A few years ago, a new theory arose: The missing mass was in "machos," short for Massive Compact Halo Objects. This theory held that each galaxy is surrounded by a haze of old, collapsed stars that are very dense and hold lots of matter, but hardly shine; their gravity orders the heavens. Macho theory has been in decline lately, however, despite its wonderful name. If there were vast numbers of old macho stars, they should have filled the galaxies with infrared radiation in the act of becoming old, and that effect is not observed.
Next come the weird-matter theories, currently ascendant among scientists. Playing off the name machos, researchers have supposed that the missing matter will be found in the equally wonderfully named "wimps," short for Weakly Interacting Massive Particles. (Yes, these two names result in endless science-journal headlines along the lines of, "Machos Beat Up on Wimps.")
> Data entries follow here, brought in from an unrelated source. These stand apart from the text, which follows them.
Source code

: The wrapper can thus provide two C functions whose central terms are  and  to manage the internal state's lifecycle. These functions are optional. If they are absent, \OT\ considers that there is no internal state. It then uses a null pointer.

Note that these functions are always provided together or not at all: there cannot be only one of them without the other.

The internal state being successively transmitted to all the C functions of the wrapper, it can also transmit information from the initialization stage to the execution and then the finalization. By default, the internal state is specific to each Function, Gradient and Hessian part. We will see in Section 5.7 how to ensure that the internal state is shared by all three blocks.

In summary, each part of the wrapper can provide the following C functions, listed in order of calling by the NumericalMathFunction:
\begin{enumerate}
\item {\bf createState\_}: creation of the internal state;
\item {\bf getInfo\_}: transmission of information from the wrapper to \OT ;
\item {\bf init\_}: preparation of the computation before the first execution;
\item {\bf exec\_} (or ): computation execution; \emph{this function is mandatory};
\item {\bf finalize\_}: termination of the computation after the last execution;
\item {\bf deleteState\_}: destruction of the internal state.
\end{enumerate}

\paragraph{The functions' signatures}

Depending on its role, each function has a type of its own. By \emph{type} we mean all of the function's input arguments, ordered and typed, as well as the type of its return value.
If they exist, wimps would be subatomic particles fundamentally different from the stuff that you and I and the rocks and hills and vales are made of, which physicists call "baryonic" matter. (Baryonic matter is the protons and neutrons you learned about in high school; barus means "heavy" in Greek.) Wimps would contain huge amounts of mass and thus supply the missing gravity that keeps galaxies stable, yet otherwise would have almost no interactions with the standard form of matter of which we and the stars are made. Wimps would have no positive charge like a proton, or negative charge like an electron, and would lack other features of standard subatomic particles.
In theory, the universe could contain unimaginable amounts of wimps, and we wouldn't realize it because the wimps would be passing through us without interacting with the stuff we are made out of. There might also be ghostly "dark energy" that is ubiquitous but undetected because it does not interact with the standard energy we know of. (Since, by Einstein's dictum, matter and energy are equivalent, dark energy might solve the missing-mass problem even though it isn't mass--but we'll skip the reasoning on this point.)
Are wimps everywhere? In February, a group of physicists at the Gran Sasso National Laboratory in Italy reported an experimental finding suggesting that apparently empty deep space is actually a boundless mist of wimps through which the galaxies travel. Other researchers, especially from the Cold Dark Matter Search project at Stanford University, have questioned many details of the Italian finding.